The talk about being asexual was easy, with Liam’s partner also being asexual. Despite this, Liam wants those reading this to take away some pointers about the topic.

The misconceptions about asexual people – that they are “frigid, celibate or just need to find the right person to experience sexual attraction” can cause more harm than good.

“Having sex is valid, but so is not having sex and experiencing the latter option should not make someone less deserving of love.”

Alex. (Supplied)

Alex, 28, identifies as demisexual – experiencing little sexual attraction once an emotional connection is – while his girlfriend is not asexual.

However, this has not been an issue in their relationship. Alex has had sexual relationships in the past and is not against sex, but does not want to have it all the time.

Alex, 28, said: “With [my partner and I both] being neurodivergent, we have really prioritised clear communication on the important things, so we’ve been able to discuss how our relationship can grow and succeed without a concern of something bubbling up later.”

To add in another food analogy about sex, “It’s like eating steak – I enjoy it, I will make/order it on occasion but if someone came up to me and said I could never have it again I wouldn’t be too bothered about it.”

His Valentine’s Day this year will consist of him playing in a livestream of a Valentine’s-themed roleplaying game for charity with some friends. The link between Valentine’s Day and friends was introduced to Alex by his friend, who happened to have the surname Valentine and be single around that time.

This joke “quickly turned into a sort-of event where people who were single on Valentine’s Day could meet up, have fun, and avoid the loneliness that can happen on that time of year if you are single”.

‘Coming from a homophobic Christian upbringing, it was validating to go out on Valentine’s Day’

“Coming from a homophobic Christian upbringing [and being homoromantic] it was really validating to go out on Valentine’s Day as a same-sex couple and wordlessly declare: ‘This is my person and I love him.'”

Simon, a 28-year-old English graduate student, did not expect to say these words in his early 20s.

He once had an anti-Valentine’s Day party with his cousin, where they burned paper hearts and watched apocalyptic movies because he did not have much luck finding a partner.

Despite not being able to uphold the tradition of eating at a pizzeria with his boyfriend this Valentine’s, the couple’s relationship continues to go from strength-to-strength.

It is led by open communication so that both parties’ sexual and emotional needs are met.

If an allosexual (non-asexual) person wants to know more about asexuality, they just need to “ask”, but be respectful about what you ask. Don’t worry if you don’t understand what asexuality is at first.

“For most people, all of these attractions – [intellectual, romantic and aesthetic] – jumble together into one big, messy emotional experience, and they don’t think much about it.

“Asexuals have to think about it because we’re missing an aspect of attraction that many people find essential.”
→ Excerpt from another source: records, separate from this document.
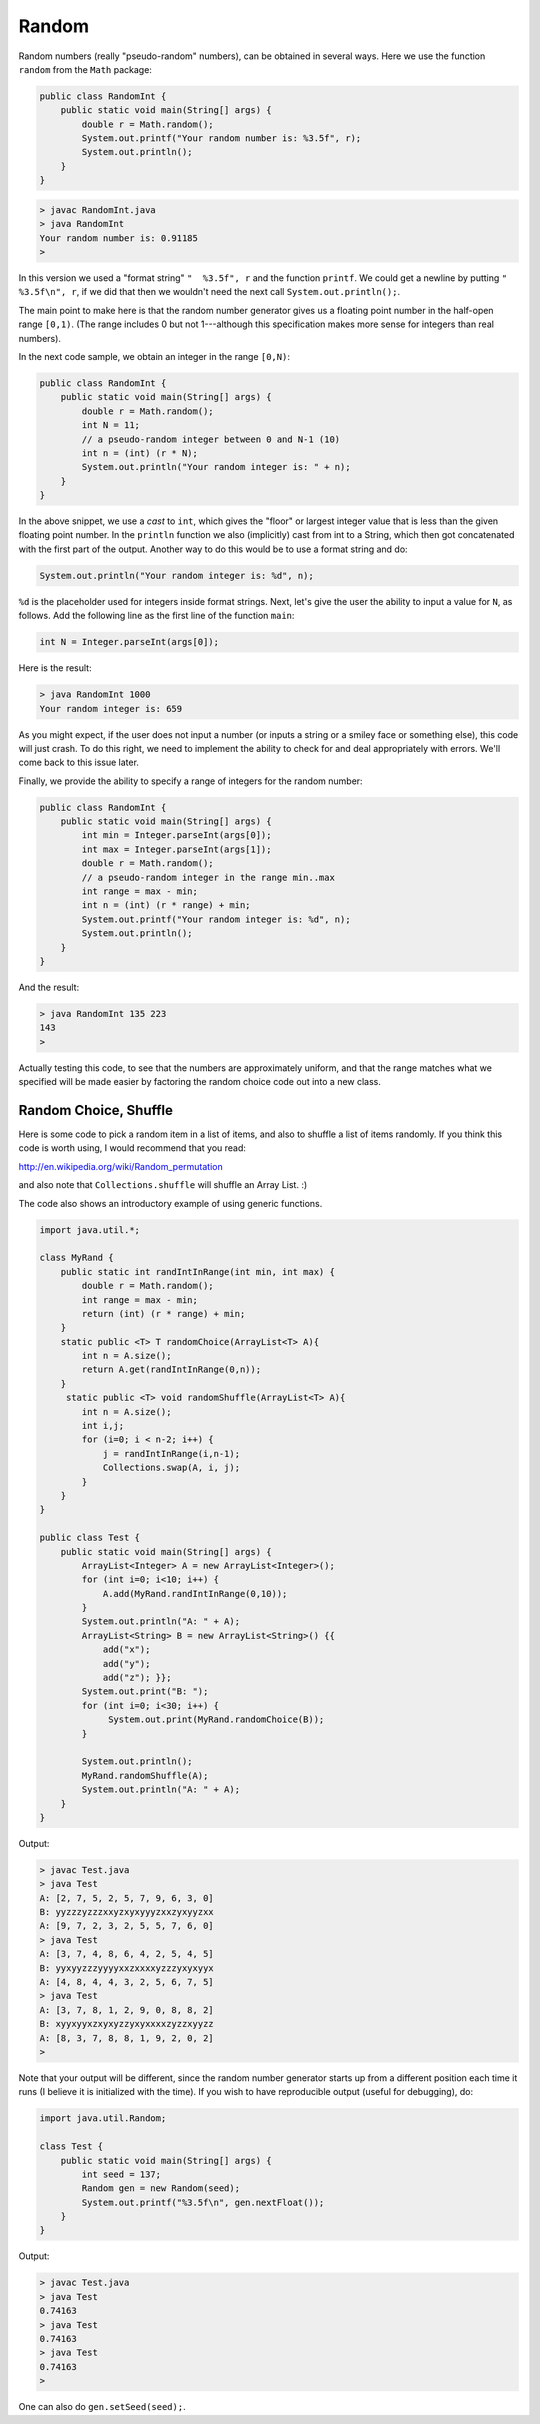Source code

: .. _random:

######
Random
######

Random numbers (really "pseudo-random" numbers), can be obtained in several ways.  Here we use the function ``random`` from the ``Math`` package:

.. sourcecode:: java

    public class RandomInt { 
        public static void main(String[] args) { 
            double r = Math.random(); 
            System.out.printf("Your random number is: %3.5f", r);
            System.out.println();
        }
    }

.. sourcecode:: bash

    > javac RandomInt.java 
    > java RandomInt
    Your random number is: 0.91185
    >

In this version we used a "format string" ``"  %3.5f", r`` and the function ``printf``. We could get a newline by putting ``"  %3.5f\n", r``, if we did that then we wouldn't need the next call ``System.out.println();``.

The main point to make here is that the random number generator gives us a floating point number in the half-open range ``[0,1)``.  (The range includes 0 but not 1---although this specification makes more sense for integers than real numbers).  

In the next code sample, we obtain an integer in the range ``[0,N)``:

.. sourcecode:: java

    public class RandomInt { 
        public static void main(String[] args) { 
            double r = Math.random();
            int N = 11;
            // a pseudo-random integer between 0 and N-1 (10)
            int n = (int) (r * N);
            System.out.println("Your random integer is: " + n);
        }
    }

In the above snippet, we use a *cast* to ``int``, which gives the "floor" or largest integer value that is less than the given floating point number.  In the ``println`` function we also (implicitly) cast from int to a String, which then got concatenated with the first part of the output.  Another way to do this would be to use a format string and do:

.. sourcecode:: java

    System.out.println("Your random integer is: %d", n);

``%d`` is the placeholder used for integers inside format strings.  Next, let's give the user the ability to input a value for ``N``, as follows.  Add the following line as the first line of the function ``main``:

.. sourcecode:: java

    int N = Integer.parseInt(args[0]);

Here is the result:

.. sourcecode:: bash

    > java RandomInt 1000
    Your random integer is: 659

As you might expect, if the user does not input a number (or inputs a string or a smiley face or something else), this code will just crash.  To do this right, we need to implement the ability to check for and deal appropriately with errors.  We'll come back to this issue later.
    
Finally, we provide the ability to specify a range of integers for the random number:

.. sourcecode:: java

    public class RandomInt { 
        public static void main(String[] args) { 
            int min = Integer.parseInt(args[0]);
            int max = Integer.parseInt(args[1]);
            double r = Math.random();
            // a pseudo-random integer in the range min..max
            int range = max - min;
            int n = (int) (r * range) + min;
            System.out.printf("Your random integer is: %d", n);
            System.out.println();
        }
    }

And the result:

.. sourcecode:: bash

    > java RandomInt 135 223
    143
    >

Actually testing this code, to see that the numbers are approximately uniform, and that the range matches what we specified will be made easier by factoring the random choice code out into a new class.

----------------------
Random Choice, Shuffle
----------------------

Here is some code to pick a random item in a list of items, and also to shuffle a list of items randomly.  If you think this code is worth using, I would recommend that you read:

http://en.wikipedia.org/wiki/Random_permutation

and also note that ``Collections.shuffle`` will shuffle an Array List.  :)

The code also shows an introductory example of using generic functions.

.. sourcecode:: java

    import java.util.*;

    class MyRand {  
        public static int randIntInRange(int min, int max) {
            double r = Math.random();
            int range = max - min;
            return (int) (r * range) + min;  
        }
        static public <T> T randomChoice(ArrayList<T> A){
            int n = A.size();
            return A.get(randIntInRange(0,n));
        }
         static public <T> void randomShuffle(ArrayList<T> A){
            int n = A.size();
            int i,j;
            for (i=0; i < n-2; i++) {
                j = randIntInRange(i,n-1);
                Collections.swap(A, i, j);
            }
        }
    }

    public class Test {
        public static void main(String[] args) {
            ArrayList<Integer> A = new ArrayList<Integer>();
            for (int i=0; i<10; i++) {
                A.add(MyRand.randIntInRange(0,10));
            }
            System.out.println("A: " + A);
            ArrayList<String> B = new ArrayList<String>() {{ 
                add("x");
                add("y");
                add("z"); }};
            System.out.print("B: ");
            for (int i=0; i<30; i++) {
                 System.out.print(MyRand.randomChoice(B));
            }

            System.out.println();
            MyRand.randomShuffle(A);
            System.out.println("A: " + A);
        }
    }

Output:

.. sourcecode:: bash

    > javac Test.java 
    > java Test
    A: [2, 7, 5, 2, 5, 7, 9, 6, 3, 0]
    B: yyzzzyzzzxxyzxyxyyyzxxzyxyyzxx
    A: [9, 7, 2, 3, 2, 5, 5, 7, 6, 0]
    > java Test
    A: [3, 7, 4, 8, 6, 4, 2, 5, 4, 5]
    B: yyxyyzzzyyyyxxzxxxxyzzzyxyxyyx
    A: [4, 8, 4, 4, 3, 2, 5, 6, 7, 5]
    > java Test
    A: [3, 7, 8, 1, 2, 9, 0, 8, 8, 2]
    B: xyyxyyxzxyxyzzyxyxxxxzyzzxyyzz
    A: [8, 3, 7, 8, 8, 1, 9, 2, 0, 2]
    >

Note that your output will be different, since the random number generator starts up from a different position each time it runs (I believe it is initialized with the time).  If you wish to have reproducible output (useful for debugging), do:

.. sourcecode:: java

    import java.util.Random;

    class Test {
        public static void main(String[] args) {
            int seed = 137;
            Random gen = new Random(seed);
            System.out.printf("%3.5f\n", gen.nextFloat());
        }
    }

Output:

.. sourcecode:: bash

    > javac Test.java 
    > java Test
    0.74163
    > java Test
    0.74163
    > java Test
    0.74163
    >

One can also do ``gen.setSeed(seed);``.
The people featured in this article all have different feelings towards Valentine’s Day and experience different forms of attraction, but the one thing that unifies them all is that their feelings are all valid.

And they hopefully show that asexuality is real; far more real than the splattering of asexual characters that fall victim to the cold and villainous stereotypes in shows.

Asexual people can in fact love and be loved and those featured in this article are a testament to that.